When people have been burned by someone they trust; that trust is not easily regained; nor does it deserve to be. Those men tried to murder Joseph-- his own flesh and blood kin tried. That's something that's neither easily forgotten, nor easily forgiven; and shouldn't be. Joseph's reluctance to befriend his brothers at this point is fully justified. Only a fool would try to kiss a rattlesnake after one bites him on the nose.

But at the same time, this presents a dilemma for Joseph. No doubt he's anxious for an update of his father Jacob's health and welfare, and also of his one full brother Benjamin; against whom Joseph harbored no bad feelings whatsoever. I sincerely believe that if it wasn't for Joseph's concern for his father and kid brother back home, that he never, ever would have told his brothers anything about himself. They would have come and gone with no consciousness at all that they'd ever passed his way.
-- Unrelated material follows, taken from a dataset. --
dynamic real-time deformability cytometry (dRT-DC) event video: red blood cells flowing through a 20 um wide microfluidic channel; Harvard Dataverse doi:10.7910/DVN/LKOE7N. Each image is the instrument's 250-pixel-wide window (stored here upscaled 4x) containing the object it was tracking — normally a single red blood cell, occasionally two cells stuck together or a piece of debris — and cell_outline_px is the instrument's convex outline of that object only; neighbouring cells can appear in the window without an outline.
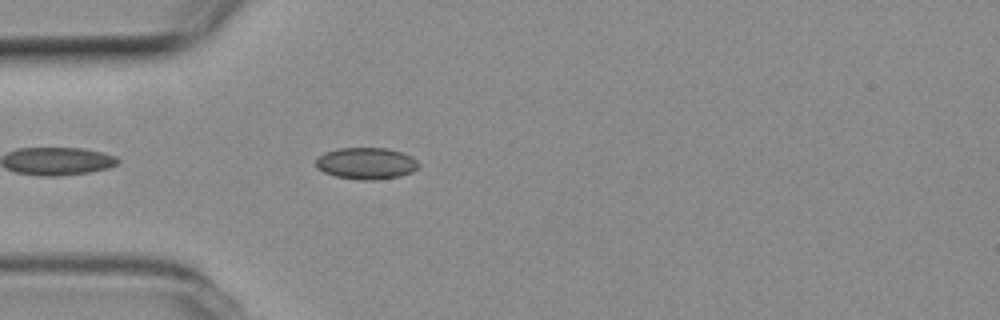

It's not surprising that Joseph's older brothers didn't recognize him. He was just a shiny-faced, 17 year-old teen-ager the last they saw him. They haven't seen their kid brother for the past 21 years. In that time his face and his voice had aged to that of a mature 38 year-old man. Plus he's cultured far different than any of Palestine's sheep herders. He has an Egyptian hair cut, an Egyptian beard, speaks the Egyptian language, wears the expensive clothing of Egyptian aristocrats; and he's a top-of-the-heap Egyptian government official; a position in which they would never in a million years expect to find their sheep herding kid brother.